I posted on Facebook a couple weeks ago that sometimes I have to pull a Katniss and recite what I know to be true:
Amelia has a brain lesion.
This lesion causes her right side to be weaker than her left.
It affects her gait and her grip.
It tightens her muscles and turns her foot inward.
It makes her tired and irritable and turns her into not my kid.
It’s not bigger.
It’s not smaller.
She has other autoimmune indicators that could lead to an MS diagnosis someday.
But right now, she’s still technically living through one episode.
There are good days. There are bad days.
It’s not a tumor….or lupus or lyme disease or genetic or a host of other disorders that have been ruled out with vial after vial of blood and scan after scan of her brain.
It’s a lot to handle, mostly because we just don’t know. I’m in a place where any diagnosis sounds plausible and fixable and better than “we’ll just have to wait and see.”
Everyone likes to say God doesn’t give you more than you can handle. But I read a piece last week that counteracted that statement in words that resonated: Of course God allows me more than I can handle.

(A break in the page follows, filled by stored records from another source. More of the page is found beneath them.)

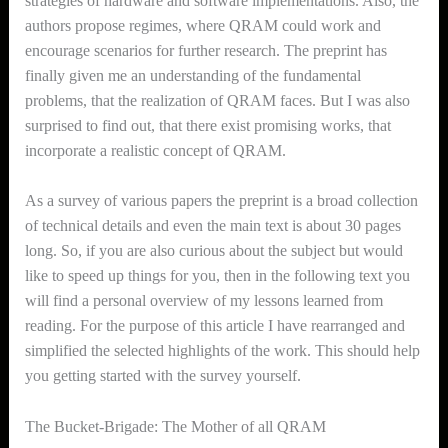
strategies of hardware and software implementations. Also, the
authors propose regimes, where QRAM could work and
encourage scenarios for further research. The preprint has
finally given me an understanding of the fundamental
problems, that the realization of QRAM faces. But I was also
surprised to find out, that there exist promising works, that
incorporate a realistic concept of QRAM.
As a survey of various papers the preprint is a broad collection
of technical details and even the main text is about 30 pages
long. So, if you are also curious about the subject but would
like to speed up things for you, then in the following text you
will find
a personal
overview of my lessons learned from
reading. For the purpose of this article I have rearranged and
simplified the selected highlights of the work. This should help
you getting started with the survey yourself.
The Bucket-Brigade: The Mother of all QRAM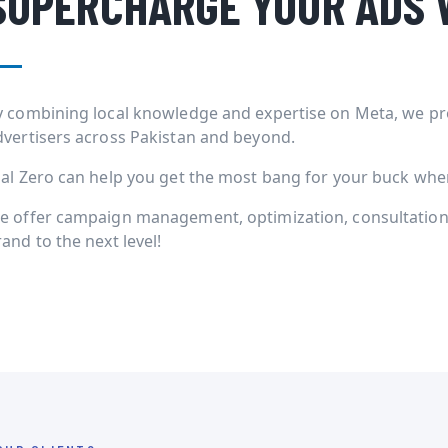
SUPERCHARGE YOUR ADS 
y combining local knowledge and expertise on Meta, we pr
dvertisers across Pakistan and beyond.
ial Zero can help you get the most bang for your buck when 
e offer campaign management, optimization, consultation 
and to the next level!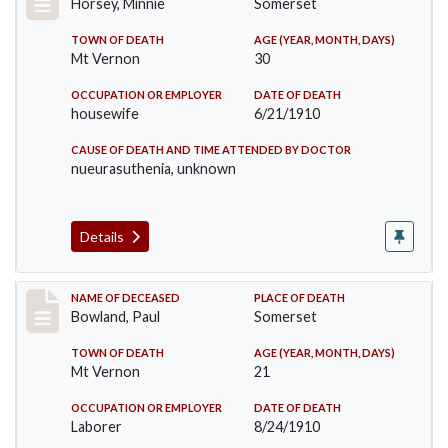
Horsey, Minnie
Somerset
TOWN OF DEATH
AGE (YEAR, MONTH, DAYS)
Mt Vernon
30
OCCUPATION OR EMPLOYER
DATE OF DEATH
housewife
6/21/1910
CAUSE OF DEATH AND TIME ATTENDED BY DOCTOR
nueurasuthenia, unknown
Details
Record #73
NAME OF DECEASED
PLACE OF DEATH
Bowland, Paul
Somerset
TOWN OF DEATH
AGE (YEAR, MONTH, DAYS)
Mt Vernon
21
OCCUPATION OR EMPLOYER
DATE OF DEATH
Laborer
8/24/1910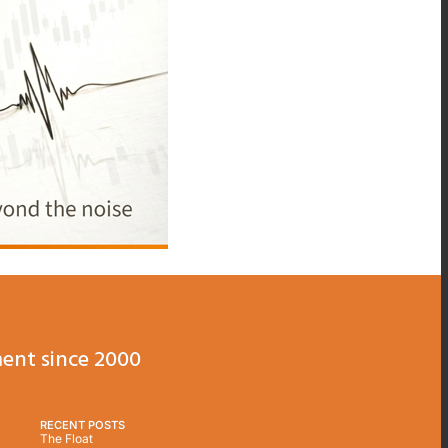
ent since 2000
RECENT POSTS
The Float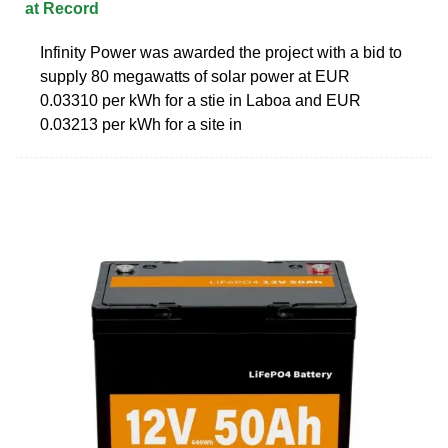
at Record
Infinity Power was awarded the project with a bid to
supply 80 megawatts of solar power at EUR
0.03310 per kWh for a stie in Laboa and EUR
0.03213 per kWh for a site in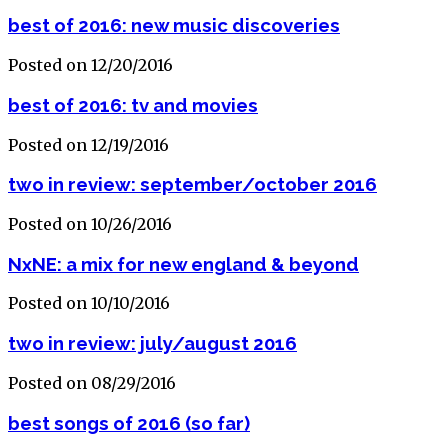
best of 2016: new music discoveries
Posted on 12/20/2016
best of 2016: tv and movies
Posted on 12/19/2016
two in review: september/october 2016
Posted on 10/26/2016
NxNE: a mix for new england & beyond
Posted on 10/10/2016
two in review: july/august 2016
Posted on 08/29/2016
best songs of 2016 (so far)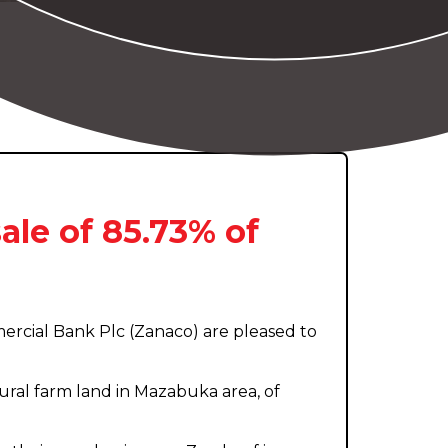
ale of 85.73% of
rcial Bank Plc (Zanaco) are pleased to
ural farm land in Mazabuka area, of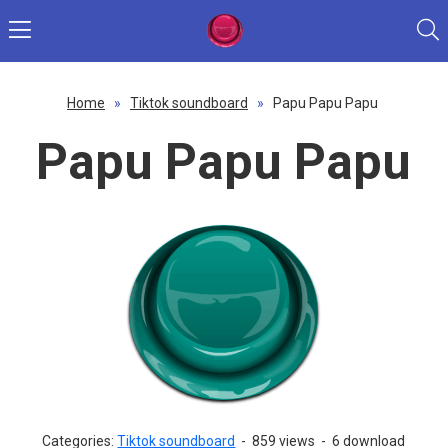
Home
»
Tiktok soundboard
»
Papu Papu Papu
Papu Papu Papu
Categories:
Tiktok soundboard
-
859 views
-
6 download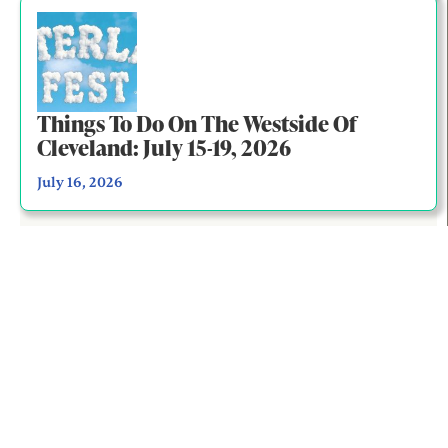
Things To Do On The Westside Of
Cleveland: July 15-19, 2026
July 16, 2026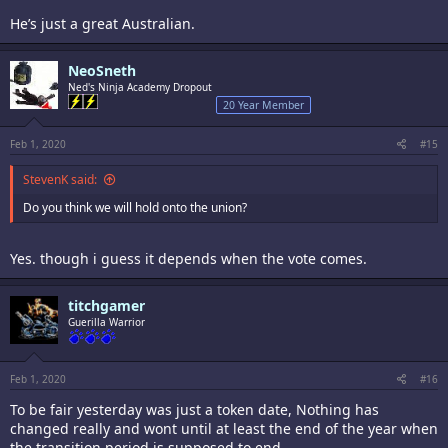
He’s just a great Australian.
NeoSneth
Ned's Ninja Academy Dropout
20 Year Member
Feb 1, 2020
#15
StevenK said:
Do you think we will hold onto the union?
Yes. though i guess it depends when the vote comes.
titchgamer
Guerilla Warrior
Feb 1, 2020
#16
To be fair yesterday was just a token date, Nothing has
changed really and wont until at least the end of the year when
the transition period is supposed to end.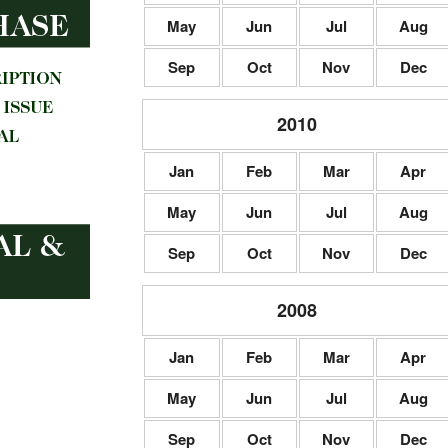
May
Jun
Jul
Aug
Sep
Oct
Nov
Dec
2010
Jan
Feb
Mar
Apr
May
Jun
Jul
Aug
Sep
Oct
Nov
Dec
2008
Jan
Feb
Mar
Apr
May
Jun
Jul
Aug
Sep
Oct
Nov
Dec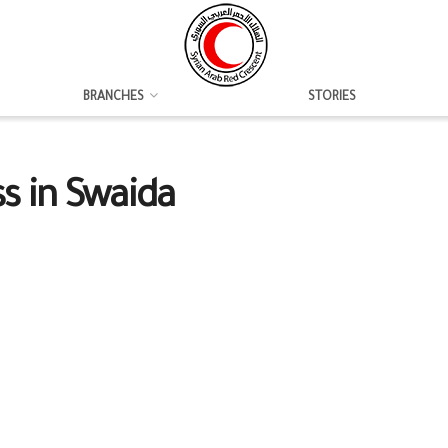
BRANCHES
STORIES
ss in Swaida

Because if He didn’t, I (we) would never have a need for Him.
We’re not long for this world of despair.
But this world is where we are and along the journey, He does give us miracles calling themselves friends. I just finished Anne Lamott’s essay collection, Small Victories: Spotting Improbable Moments of Grace.
(Side note: I love Anne Lamott. She’s honest and witty and irreverent and loves Jesus all at the same time. Sometimes I need a little left perspective.)
Anyway, she wrote a piece called Barn Raising about how her neighborhood circled the wagons and raised the metaphorical barn of shelter around a family when their young daughter was diagnosed with CF. I cried.
Y’all built us a barn, too. It’s a shelter from the fear and anxiety. It’s a place where Amelia is just a daughter, sister, friend and we are loved and comforted. It’s a place where she can jump on the trampoline with her friends and their moms can remind me to care for myself. It’s a place where dinner is on a gift card and gas for appointments is already paid for and Gus is always welcome to play.
It’s a place of prayer and a place of peace.
Thank you for loving us through this. Our barn door is always open for anyone who needs shelter from the storm. We’ll hug your neck and tell you we understand and in the fortunate-unfortunate dance of life, we will really mean it.